# Who has stock of IPV4s and or Plume Veil



## phlux22 (17/9/15)

Looking to get an IPV4 /s with the Plume Veil, or Volocity, but cant seem to find any local places with stock.


----------



## Alex (18/9/15)

phlux22 said:


> Looking to get an IPV4 /s with the Plume Veil, or Volocity, but cant seem to find any local places with stock.

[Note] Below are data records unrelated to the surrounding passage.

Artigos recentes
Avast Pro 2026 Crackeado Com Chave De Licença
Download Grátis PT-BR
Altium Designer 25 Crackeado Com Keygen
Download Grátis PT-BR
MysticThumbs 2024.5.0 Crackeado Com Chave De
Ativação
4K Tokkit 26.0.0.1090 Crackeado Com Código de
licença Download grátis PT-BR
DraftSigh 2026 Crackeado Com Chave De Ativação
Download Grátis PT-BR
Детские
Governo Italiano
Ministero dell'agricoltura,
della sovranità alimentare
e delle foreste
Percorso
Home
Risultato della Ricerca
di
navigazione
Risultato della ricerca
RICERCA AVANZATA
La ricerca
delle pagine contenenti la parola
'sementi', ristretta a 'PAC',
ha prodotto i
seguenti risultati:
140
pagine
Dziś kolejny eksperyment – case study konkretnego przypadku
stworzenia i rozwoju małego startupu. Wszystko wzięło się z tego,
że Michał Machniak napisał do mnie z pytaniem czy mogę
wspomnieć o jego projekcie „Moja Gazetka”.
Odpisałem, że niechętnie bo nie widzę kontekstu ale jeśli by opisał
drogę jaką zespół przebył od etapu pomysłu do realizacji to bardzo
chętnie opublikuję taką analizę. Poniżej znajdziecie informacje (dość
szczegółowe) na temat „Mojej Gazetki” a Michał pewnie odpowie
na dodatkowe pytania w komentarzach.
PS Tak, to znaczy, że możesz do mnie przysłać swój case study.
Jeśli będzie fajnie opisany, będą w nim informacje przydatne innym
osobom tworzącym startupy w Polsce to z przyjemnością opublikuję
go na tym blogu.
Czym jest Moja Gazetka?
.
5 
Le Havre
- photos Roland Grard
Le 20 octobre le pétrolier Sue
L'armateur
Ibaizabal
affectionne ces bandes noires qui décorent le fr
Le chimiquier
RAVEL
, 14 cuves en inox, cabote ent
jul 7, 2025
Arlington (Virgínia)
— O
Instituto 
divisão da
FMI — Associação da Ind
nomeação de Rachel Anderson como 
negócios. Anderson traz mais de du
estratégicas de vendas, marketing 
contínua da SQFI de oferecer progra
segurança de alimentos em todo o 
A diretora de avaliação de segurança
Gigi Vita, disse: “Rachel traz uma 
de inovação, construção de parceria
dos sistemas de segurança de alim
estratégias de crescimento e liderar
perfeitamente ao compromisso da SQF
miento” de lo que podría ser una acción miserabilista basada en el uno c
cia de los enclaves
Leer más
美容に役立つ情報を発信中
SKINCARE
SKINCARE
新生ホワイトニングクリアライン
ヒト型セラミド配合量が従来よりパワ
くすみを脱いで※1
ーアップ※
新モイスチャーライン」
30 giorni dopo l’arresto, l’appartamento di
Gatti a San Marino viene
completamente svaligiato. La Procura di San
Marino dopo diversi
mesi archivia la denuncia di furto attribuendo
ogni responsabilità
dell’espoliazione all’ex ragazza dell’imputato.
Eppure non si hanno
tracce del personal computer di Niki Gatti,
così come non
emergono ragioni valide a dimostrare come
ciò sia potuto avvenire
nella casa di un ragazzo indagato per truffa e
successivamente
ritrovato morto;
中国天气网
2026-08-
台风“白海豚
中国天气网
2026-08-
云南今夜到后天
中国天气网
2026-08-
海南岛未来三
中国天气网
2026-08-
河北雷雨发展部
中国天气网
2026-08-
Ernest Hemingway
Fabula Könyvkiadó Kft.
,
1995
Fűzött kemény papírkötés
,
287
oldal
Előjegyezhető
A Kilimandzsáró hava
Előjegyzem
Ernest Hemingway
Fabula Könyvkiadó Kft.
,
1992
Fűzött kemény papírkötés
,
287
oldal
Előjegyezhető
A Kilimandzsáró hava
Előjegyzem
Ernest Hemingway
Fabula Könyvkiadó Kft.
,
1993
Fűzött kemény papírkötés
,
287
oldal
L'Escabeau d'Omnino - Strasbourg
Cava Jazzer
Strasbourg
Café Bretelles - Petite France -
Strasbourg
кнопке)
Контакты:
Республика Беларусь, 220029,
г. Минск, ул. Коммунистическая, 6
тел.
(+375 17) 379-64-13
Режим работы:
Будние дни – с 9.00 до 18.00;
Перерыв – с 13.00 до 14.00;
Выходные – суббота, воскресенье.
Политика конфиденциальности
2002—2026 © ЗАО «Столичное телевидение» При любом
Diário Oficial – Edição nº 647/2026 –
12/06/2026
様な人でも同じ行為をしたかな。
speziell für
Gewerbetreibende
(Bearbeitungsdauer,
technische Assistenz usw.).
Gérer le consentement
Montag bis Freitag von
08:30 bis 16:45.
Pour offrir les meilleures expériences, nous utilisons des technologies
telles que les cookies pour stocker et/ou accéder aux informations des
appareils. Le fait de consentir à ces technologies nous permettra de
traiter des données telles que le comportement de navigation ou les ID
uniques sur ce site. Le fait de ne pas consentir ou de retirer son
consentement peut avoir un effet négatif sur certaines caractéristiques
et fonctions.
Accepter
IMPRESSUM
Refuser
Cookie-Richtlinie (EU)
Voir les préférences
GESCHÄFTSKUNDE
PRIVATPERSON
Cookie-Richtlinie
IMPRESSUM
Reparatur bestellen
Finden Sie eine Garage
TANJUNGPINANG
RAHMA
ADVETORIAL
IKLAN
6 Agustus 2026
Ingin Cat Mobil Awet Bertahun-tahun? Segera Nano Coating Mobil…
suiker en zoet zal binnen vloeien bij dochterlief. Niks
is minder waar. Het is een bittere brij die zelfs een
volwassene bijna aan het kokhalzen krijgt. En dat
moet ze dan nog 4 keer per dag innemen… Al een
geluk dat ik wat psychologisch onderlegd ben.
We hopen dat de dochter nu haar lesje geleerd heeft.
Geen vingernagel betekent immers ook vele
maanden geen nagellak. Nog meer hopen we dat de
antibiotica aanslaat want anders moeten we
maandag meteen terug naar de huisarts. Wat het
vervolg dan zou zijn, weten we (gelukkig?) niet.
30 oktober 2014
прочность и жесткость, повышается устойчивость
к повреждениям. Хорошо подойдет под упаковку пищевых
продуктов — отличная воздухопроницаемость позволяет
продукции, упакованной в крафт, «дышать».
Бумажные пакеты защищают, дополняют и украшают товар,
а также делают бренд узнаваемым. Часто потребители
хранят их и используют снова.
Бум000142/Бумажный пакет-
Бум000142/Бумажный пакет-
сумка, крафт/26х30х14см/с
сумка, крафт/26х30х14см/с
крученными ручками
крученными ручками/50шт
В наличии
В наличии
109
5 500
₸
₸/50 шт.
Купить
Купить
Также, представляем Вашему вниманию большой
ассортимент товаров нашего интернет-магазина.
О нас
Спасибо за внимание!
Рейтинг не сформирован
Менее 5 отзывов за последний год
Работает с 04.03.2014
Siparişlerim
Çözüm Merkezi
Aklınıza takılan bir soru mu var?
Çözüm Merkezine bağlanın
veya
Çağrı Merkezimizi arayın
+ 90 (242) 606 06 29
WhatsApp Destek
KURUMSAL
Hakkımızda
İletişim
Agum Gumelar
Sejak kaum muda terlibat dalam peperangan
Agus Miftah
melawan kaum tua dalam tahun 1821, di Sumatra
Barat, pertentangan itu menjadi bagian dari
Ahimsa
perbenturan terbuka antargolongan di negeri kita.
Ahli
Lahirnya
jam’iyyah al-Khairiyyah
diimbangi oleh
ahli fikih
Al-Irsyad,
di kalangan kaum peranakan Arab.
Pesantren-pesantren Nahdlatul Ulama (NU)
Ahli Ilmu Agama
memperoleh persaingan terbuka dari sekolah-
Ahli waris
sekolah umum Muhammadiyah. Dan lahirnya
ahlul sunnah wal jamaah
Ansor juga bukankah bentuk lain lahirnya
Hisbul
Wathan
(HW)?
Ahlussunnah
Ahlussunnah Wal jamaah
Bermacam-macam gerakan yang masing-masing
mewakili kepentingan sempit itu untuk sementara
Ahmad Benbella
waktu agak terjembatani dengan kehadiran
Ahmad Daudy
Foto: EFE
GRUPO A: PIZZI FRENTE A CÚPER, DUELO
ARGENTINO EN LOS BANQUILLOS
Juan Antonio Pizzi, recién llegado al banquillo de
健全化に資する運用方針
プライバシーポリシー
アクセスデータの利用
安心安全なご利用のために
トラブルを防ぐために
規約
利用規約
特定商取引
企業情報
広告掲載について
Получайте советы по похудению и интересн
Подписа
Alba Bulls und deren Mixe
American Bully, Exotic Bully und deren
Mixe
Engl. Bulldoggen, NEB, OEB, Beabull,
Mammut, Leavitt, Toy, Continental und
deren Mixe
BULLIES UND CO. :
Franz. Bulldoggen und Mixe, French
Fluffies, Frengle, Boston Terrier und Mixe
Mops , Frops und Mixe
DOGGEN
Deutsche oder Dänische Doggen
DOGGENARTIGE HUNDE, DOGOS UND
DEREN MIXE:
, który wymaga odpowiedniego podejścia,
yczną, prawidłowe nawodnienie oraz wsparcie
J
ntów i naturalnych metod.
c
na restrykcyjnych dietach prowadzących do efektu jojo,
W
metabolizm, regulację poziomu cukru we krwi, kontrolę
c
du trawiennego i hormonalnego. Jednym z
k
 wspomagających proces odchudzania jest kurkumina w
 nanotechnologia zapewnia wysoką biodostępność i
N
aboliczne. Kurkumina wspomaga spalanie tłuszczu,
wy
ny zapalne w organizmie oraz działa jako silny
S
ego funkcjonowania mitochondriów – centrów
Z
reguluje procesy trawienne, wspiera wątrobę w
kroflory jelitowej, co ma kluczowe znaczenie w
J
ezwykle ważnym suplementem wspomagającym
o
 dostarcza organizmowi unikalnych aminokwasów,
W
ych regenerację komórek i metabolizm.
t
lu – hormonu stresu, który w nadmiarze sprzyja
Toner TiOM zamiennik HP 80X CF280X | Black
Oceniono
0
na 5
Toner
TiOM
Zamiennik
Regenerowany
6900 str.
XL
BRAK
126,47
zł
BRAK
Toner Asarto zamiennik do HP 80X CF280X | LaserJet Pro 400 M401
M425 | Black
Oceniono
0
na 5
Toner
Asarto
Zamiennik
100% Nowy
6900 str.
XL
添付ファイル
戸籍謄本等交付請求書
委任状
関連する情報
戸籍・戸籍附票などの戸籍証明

Off topic comment from me, just wanted to say I like the username.

Reactions: Funny 1


----------



## phlux22 (18/9/15)

Lol, thanks


----------



## Sir Vape (18/9/15)

Hey @phlux22 

We have stock of the IPV4S in black. http://www.sirvape.co.za/collections/vw-mods

We have some Velocity V2 coming in later today. These are designed by Kindbright and look rather interesting 

Hugo

Reactions: Like 1 | Thanks 1


----------



## phlux22 (18/9/15)

Thanks, will be ordering towards the end of the month. Rough idea of the price for the Velocity V2?


----------



## Sir Vape (18/9/15)

Awesome would be around same price as the V1

Reactions: Thanks 1


----------



## kelly22 (18/9/15)

Im also looking for stock of the plumeveil so plz guys

Sent from my SM-N9005 using Tapatalk

Reactions: Agree 1


----------



## phlux22 (19/9/15)

can only find on fasttech and they are replica's


----------



## method1 (19/9/15)

Vapeshop has the plume veil (infinite clone), at least that's what their site says.


----------



## kelly22 (19/9/15)

Thanks @method1

Sent from my SM-N9005 using Tapatalk


----------